I'm eating food in bed, listening to people talking about eating food in bed.
  6:44pm
Skirkie:

I think this is a rival DJ.
  6:44pm
Frangry's Studio Chair:

Isn't Frangry "professional"? :P
  6:44pm
Doug in Tangiers:

This guy sounds like a vampire.
  6:44pm
MicheLLe:

Michele, Can I join the FOODBED club, even though I have 2 L's?
  6:45pm
Skirkie:

It's like he's leaving a message on a machine.
  6:45pm
Doug in Tangiers:

He said "fairy" nice to meet you, like "very"
  6:46pm
Bennie:

I do crack bed sometimes.
  6:46pm
Weed Head:

That last dude sounded like Mr. Moviephone.
  6:46pm
Cliff:

He sounded like the guy that used to be on WFMU on Monday evenings talking about Bush and Nazis and stuff.
  6:47pm
BoBo:

Michele, How often do you change the FOODBED SHEETS?
  6:47pm
Caryn:

Yep, eating a sandwich in my foodbed right now. Send me a club badge!
  6:47pm
seang:

Dave Emory
  6:48pm
Caveman:

"AMY, WHAT DO YOU MAKE OF THIS?? ?";)
  6:48pm
James Bondage:

No one laughed at Frangry's attempt at humor. "Beet Red." (crickets...)
  6:49pm
Frangry's Studio Chair:

Them's some funkyass sheets, bitches
  6:50pm
Skirkie:

I actually laughed out loud at the beat red thing, for what it's worth.
  6:50pm
Nicole:

oh no! Every time I call, the call ends at 2 seconds. Why would it do this?
  6:50pm
Clam bake 69:

I'm investing in Lady hanes. Michele is keeping them in business,
  6:50pm
keving:

Not my story, but a friend in college would sometimes follow through on his jokes too much. In one case, he was reading aloud to me as if he was typing to a professor: "Dear professor, I love you and I want to suck on your little toes."

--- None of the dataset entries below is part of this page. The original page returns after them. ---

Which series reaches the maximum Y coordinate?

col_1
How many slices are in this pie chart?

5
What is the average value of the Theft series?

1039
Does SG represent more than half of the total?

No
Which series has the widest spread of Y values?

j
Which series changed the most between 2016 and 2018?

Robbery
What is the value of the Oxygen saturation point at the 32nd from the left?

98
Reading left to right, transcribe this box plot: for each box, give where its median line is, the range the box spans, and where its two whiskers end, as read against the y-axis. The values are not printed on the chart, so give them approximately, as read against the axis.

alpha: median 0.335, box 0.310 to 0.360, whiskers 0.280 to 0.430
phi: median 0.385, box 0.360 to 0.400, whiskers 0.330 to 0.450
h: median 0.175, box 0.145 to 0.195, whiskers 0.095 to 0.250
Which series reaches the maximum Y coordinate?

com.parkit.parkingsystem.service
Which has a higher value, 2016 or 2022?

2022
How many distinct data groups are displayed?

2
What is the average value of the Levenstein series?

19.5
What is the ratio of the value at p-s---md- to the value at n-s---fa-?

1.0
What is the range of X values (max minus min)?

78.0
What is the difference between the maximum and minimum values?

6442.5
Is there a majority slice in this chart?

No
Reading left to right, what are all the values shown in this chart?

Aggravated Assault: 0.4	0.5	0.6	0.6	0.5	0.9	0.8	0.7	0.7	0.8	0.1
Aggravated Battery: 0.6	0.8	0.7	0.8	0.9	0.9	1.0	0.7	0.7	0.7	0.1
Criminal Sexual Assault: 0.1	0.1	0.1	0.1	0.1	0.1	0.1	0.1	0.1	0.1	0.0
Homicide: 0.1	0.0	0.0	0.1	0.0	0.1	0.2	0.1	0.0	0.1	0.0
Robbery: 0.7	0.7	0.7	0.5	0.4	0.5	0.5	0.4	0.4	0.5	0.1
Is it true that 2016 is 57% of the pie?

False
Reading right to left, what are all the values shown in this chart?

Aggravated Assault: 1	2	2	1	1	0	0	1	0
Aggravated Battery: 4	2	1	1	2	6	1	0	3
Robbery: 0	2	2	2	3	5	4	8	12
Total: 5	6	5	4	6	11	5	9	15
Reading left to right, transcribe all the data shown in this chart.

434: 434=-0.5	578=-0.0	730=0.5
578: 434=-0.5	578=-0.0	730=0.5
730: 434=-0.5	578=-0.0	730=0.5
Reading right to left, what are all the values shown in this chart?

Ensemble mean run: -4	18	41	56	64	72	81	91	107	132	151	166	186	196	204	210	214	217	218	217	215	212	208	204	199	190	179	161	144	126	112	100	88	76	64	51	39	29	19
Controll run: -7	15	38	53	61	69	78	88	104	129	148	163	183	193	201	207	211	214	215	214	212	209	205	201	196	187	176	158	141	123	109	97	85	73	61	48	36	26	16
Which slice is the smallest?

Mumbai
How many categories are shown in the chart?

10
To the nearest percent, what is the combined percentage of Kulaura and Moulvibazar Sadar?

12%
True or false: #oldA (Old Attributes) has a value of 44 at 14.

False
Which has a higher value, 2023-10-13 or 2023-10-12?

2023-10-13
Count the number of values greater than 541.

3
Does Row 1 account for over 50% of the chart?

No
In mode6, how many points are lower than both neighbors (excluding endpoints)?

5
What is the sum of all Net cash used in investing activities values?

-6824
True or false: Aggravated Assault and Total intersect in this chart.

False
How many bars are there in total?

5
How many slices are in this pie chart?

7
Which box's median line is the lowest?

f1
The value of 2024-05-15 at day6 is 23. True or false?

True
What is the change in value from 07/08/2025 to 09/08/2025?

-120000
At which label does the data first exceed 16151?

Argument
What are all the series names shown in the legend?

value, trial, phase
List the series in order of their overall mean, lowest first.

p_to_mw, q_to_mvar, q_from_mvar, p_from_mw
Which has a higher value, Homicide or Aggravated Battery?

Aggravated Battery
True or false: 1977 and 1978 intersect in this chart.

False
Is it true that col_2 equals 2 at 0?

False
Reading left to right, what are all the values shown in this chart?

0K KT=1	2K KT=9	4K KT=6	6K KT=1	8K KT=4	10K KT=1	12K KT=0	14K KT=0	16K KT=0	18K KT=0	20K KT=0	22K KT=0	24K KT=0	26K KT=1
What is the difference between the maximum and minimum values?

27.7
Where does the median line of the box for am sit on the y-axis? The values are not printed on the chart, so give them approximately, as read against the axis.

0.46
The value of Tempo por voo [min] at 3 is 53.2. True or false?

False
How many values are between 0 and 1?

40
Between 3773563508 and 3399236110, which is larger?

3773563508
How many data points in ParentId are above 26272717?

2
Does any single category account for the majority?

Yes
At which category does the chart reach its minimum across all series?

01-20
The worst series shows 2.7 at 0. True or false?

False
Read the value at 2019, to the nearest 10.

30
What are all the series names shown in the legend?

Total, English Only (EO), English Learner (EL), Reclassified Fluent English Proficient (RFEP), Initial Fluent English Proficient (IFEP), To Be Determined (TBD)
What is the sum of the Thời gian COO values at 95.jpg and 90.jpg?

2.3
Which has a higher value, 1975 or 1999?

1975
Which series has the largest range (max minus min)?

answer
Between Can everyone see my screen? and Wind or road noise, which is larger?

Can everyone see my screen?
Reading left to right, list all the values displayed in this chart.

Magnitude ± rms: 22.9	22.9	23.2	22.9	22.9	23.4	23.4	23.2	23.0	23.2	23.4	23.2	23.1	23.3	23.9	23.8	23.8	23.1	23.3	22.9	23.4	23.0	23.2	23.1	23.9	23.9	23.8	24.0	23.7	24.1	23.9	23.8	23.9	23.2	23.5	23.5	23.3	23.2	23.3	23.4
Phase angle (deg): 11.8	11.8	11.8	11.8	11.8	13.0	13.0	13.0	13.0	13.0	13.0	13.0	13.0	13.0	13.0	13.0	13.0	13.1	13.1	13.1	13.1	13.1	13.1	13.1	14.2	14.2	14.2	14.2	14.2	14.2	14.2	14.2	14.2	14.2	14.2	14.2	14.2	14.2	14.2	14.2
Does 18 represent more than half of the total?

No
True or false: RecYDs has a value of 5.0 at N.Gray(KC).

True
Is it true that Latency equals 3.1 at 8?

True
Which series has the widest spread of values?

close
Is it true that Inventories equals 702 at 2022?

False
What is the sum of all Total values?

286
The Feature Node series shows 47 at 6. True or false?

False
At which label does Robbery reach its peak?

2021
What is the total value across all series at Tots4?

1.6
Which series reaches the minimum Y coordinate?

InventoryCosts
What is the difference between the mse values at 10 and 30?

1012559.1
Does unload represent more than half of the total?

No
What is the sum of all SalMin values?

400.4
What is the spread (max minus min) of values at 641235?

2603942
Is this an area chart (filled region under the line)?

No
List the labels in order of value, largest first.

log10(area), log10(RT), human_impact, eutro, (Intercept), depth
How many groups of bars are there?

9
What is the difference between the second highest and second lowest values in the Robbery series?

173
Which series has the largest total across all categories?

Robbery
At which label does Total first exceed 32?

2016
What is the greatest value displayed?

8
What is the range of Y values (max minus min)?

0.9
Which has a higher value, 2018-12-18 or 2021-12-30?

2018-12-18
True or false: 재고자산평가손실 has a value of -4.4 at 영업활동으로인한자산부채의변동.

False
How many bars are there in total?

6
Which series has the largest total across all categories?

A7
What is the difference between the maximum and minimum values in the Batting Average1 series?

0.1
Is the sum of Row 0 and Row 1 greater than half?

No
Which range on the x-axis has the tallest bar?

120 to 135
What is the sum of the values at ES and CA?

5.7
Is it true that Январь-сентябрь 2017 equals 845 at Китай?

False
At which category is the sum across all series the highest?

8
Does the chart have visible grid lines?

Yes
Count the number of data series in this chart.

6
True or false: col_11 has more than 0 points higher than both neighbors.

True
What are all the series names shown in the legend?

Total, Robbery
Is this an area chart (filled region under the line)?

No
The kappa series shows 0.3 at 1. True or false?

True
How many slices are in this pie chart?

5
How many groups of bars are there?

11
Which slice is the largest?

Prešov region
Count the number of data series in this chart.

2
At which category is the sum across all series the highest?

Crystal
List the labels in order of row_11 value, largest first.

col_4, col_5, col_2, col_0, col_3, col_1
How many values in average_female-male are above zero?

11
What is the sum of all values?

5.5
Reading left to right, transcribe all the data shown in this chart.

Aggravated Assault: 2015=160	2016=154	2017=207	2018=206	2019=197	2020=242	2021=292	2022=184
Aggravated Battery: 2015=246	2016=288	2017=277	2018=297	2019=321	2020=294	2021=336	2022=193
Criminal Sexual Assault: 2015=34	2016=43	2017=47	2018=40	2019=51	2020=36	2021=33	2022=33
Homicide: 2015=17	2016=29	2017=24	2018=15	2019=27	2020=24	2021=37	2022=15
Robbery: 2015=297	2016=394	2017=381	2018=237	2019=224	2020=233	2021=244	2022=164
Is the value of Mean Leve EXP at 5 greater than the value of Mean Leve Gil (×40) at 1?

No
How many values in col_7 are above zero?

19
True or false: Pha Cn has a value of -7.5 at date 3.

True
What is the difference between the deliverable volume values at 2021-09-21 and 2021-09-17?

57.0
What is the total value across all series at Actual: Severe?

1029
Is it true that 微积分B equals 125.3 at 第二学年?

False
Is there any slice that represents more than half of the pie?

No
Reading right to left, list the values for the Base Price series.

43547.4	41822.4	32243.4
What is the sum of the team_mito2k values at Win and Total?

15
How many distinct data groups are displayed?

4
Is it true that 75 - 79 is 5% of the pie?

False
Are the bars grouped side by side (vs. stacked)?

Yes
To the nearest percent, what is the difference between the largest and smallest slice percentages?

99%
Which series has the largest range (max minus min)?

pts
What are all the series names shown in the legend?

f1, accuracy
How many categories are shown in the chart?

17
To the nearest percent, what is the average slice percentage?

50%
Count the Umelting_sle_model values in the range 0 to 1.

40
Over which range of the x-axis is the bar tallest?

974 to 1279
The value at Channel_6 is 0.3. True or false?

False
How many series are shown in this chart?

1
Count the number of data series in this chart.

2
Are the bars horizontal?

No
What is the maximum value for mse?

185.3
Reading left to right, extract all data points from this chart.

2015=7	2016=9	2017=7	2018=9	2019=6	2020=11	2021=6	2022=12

However, he was actually writing the email in a reply to his young and very pretty French professor. He also somehow managed to hit "send."
  6:50pm
BoBo:

Michele, Please give 30 PAIRS of your panties to Miss Commando Frangry.
  6:52pm
douchey the raccoon:

Incest stories = award winning!
  6:52pm
sweet cheri:

i enjoyed this show,, hi ken. happy holidays everybody!!
  6:52pm
Doug in Tangiers:

BoBo: NICEEEEE!!!!!! hells yeah!
  6:54pm
Buckwheat:

WHO ARE THE FINALISTS FOR THE T_SHIRT?
  6:54pm
shaun the midgit:

I'm so little I can look up Frangry's skirt and see proof of her no panties. uh huh.
  6:56pm
LaLa:

Frangry, Have you been in the famous FOODBED?
  6:56pm
Bennie:

what about the "lick" guy. that was the funniest!
Avatar 6:56pm
FRANGRY:

BYE WEIRDOS
  6:56pm
tool 3435:

what I learned from this show tonight: Michele wears enough underpants to clothe a small nation and Frangry wears NONE.
  6:57pm
Scott9393:

Good show, F & M
  6:58pm
Nicole:

Ugh, I had a good one!
  6:58pm
eat it:

foodbed has 60 pairs of panties. hehehe.
  7:00pm
Charles:

Hmm, the winner pick was suspiciously feminist.
  6:37pm
Vike:

John Merrick was the biggest baby - "I am not an animal?" Yes you ARE an animal and a Meat Head - a big-headed freak animal so shut up and get back in the cage!!